Wednesday 11:30am-1:30pm UMC Aspen Rooms
Poster Presentation Part of Sustainability and the Environment

Authors

Ellen Metzger, San Jose State University
Eugene Cordero, San Jose State University
Susan Santone, Creative Change Educational Solutions
Today's students face multiple, accelerating, and intertwined "Grand Challenges" to sustainability including climate destabilization, resource depletion, and biodiversity loss, underscoring the need for education at all levels to address complex and growing environmental, social, and economic problems. Although progress is being made, sustainability-related instruction is sparsely represented in K-12 schools, in part because it had no place in science education standards issued nearly two decades ago. The recently-released Next Generation Science Standards (NGSS) address sustainability through incorporation of "Earth and Human Activity" as a core idea and attention to previously neglected topics such as climate change and interactions among natural and human-designed systems. To translate the NGSS successfully to classroom practice, educators need support for mastery of new content areas related to sustainability and for toppling traditional disciplinary silos. Teachers also need tangible examples of how to shift instruction from isolated lessons and fragmented factual information to integrated learning sequences - coherent, sequenced investigations of significant, real-world questions and issues.

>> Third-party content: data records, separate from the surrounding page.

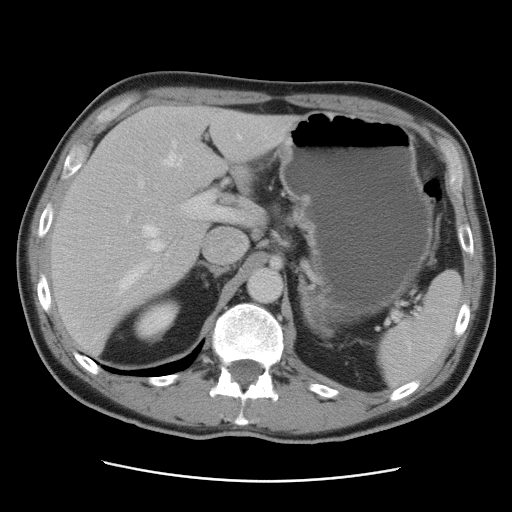
Contrast-enhanced abdominal CT, one axial slice; slice 58 of 89 in the series (ordered by position); 120 kVp; intravenous contrast given; soft-tissue window (W 400 / L 40 HU); 5 mm slice thickness; 512 × 512 image matrix. Case-level facts recorded for this patient, not image findings: patient: male, age 77 years at operation; diagnosis: colorectal cancer liver metastases, imaged before liver resection; multiple liver metastases: yes; largest metastasis: 0.6 cm; disease in both lobes: yes.
Outlined on this slice (manually delineated by an expert):
- hepatic veins: bounding box (x1, y1, x2, y2) in pixels: (116, 135, 266, 303)
- liver: (51, 105, 296, 355)
- planned liver remnant (the part of the liver to remain after resection): (77, 106, 258, 238)
- portal vein (with intrahepatic branches): (126, 180, 235, 271)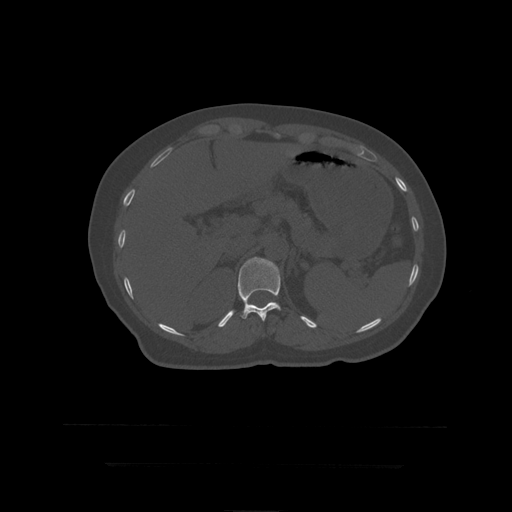
CT including the spine, one axial slice; position 197 of 399 along the scan axis; reconstruction kernel STANDARD; bone window (W 1800 / L 400 HU); 512 × 512 image matrix, field of view 450 × 450 mm. Patient age 41 years. Case-level facts recorded for this patient, not image findings: primary cancer: breast.
Outlined on this slice (semi-automatic segmentation, software-assisted and operator-edited):
- T12 vertebra: box from (x=238, y=257) to (x=281, y=321) px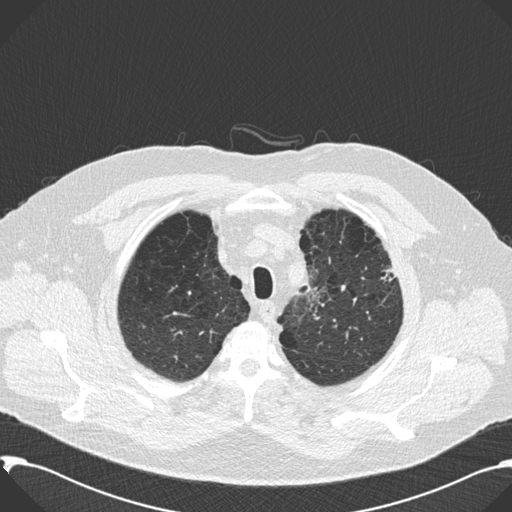
Chest CT (low-dose screening protocol), one axial image. Second screening round (one year after baseline). Lung window (W 1500 / L -600 HU). 512 × 512 image matrix, field of view 380 × 380 mm. Male participant, aged 59 years at enrolment. Current smoker at enrolment.
Lesion marked by an expert reader, bounding box [x1, y1, x2, y2] px = [367, 251, 407, 307]. No non-calcified nodule or mass ≥4 mm was recorded by the screening reader at this exam. Participant outcome: lung cancer diagnosed 518 days after this screen — bronchiolo-alveolar carcinoma, mixed mucinous and non-mucinous, left upper lobe, stage IA (AJCC 6th edition), 20 mm at pathology.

In response, the Bay Area Environmental STEM Institute (BAESI) is collaborating with the Green Ninja Project (http://greenninja.org/) and Creative Change Education Solutions (www.creativechange.net/) to support educators in implementing the NGSS using sustainability as a timely and engaging context. With funding from NASA and the Clarence E. Heller Foundation we are pursuing several multilevel strategies: 1) summer and Saturday professional development workshops for in-service teachers; 2) self-paced online modules addressing climate change, ecosystem services, and human impacts on the Earth system; 3) "Science, Society and Sustainability" courses for a) pre-service elementary teachers and b) practicing teachers enrolled in SJSU's MA in Science Education program; and 4) development of a multi-day NGSS-aligned "Solutions-Based Science" unit for grades 6-8 which focuses on the science of climate change and various strategies and opportunities to mitigate its impacts.